● **Opdracht**: In welk jaar wil de EU met EPBD IV naar Zero Emission Buildings, volgens de tekst over EPBD IV?

● **Leestekst**:
EPBD IV verklaard: van NZEB naar ZEB, wat is een Zero Emission Building?

De EPBD IV (Energy Performance of Buildings Directive) is definitief goedgekeurd door de Europese Raad. Daarin wordt de stap van Nearly Zero Energy Buildings (NZEB) naar Zero Emission Buildings (ZEB) aangekondigd. Wat betekent dat in de praktijk?

In deze long-read komt aan bod:

  • Met EPBD IV (ookwel geschreven als EPBD 4) wil de EU naar ZEB (Zero Emission Buildings) in 2050 om aan de klimaatdoelen voor het energiegebruik in de gebouwde omgeving te voldoen.
  • Rondom de termen Zero Energy of Emission is altijd veel verwarring geweest en trekken verschillende normeringen en ESG-rapportagesystemen niet één lijn.
  • In dit artikel worden valkuilen benoemd, waar begripsverwarring is en daarmee greenwashing kan ontstaan.
  • Tenslotte geven we aan op welke wijze DGBC de definitie van een ZEB ziet en hoe dit zich verhoudt tot huidige regelgeving en de WEii-methodiek met het Paris Proof doel.

Van NZEB naar ZEB: is dat van BENG naar ENG?

NZEB is al bekend. Dit is in Nederland vertaald als Bijna Energie Neutrale Gebouwen (BENG). Bij hogere ambities gaat het vaak over Energie Neutrale Gebouwen (ENG). Je zou dus verwachten dat ‘ZEB’ voor Zero Energy Building staat. Dat is niet het geval. Er verandert namelijk meer.

● **Gegevensfragmenten**:
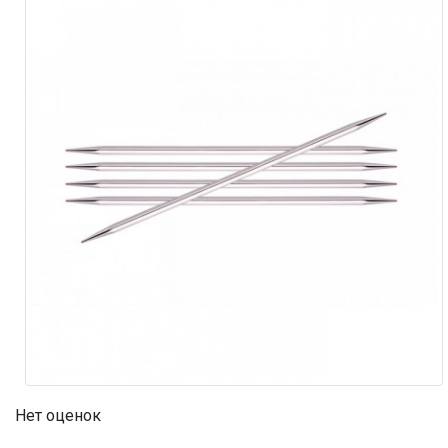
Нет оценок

---

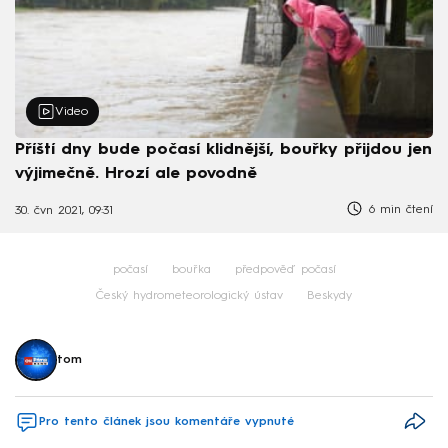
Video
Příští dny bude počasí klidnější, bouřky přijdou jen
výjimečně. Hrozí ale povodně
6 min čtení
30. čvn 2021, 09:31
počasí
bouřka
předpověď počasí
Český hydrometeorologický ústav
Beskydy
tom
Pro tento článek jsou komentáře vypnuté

● **Antwoord**: In 2050.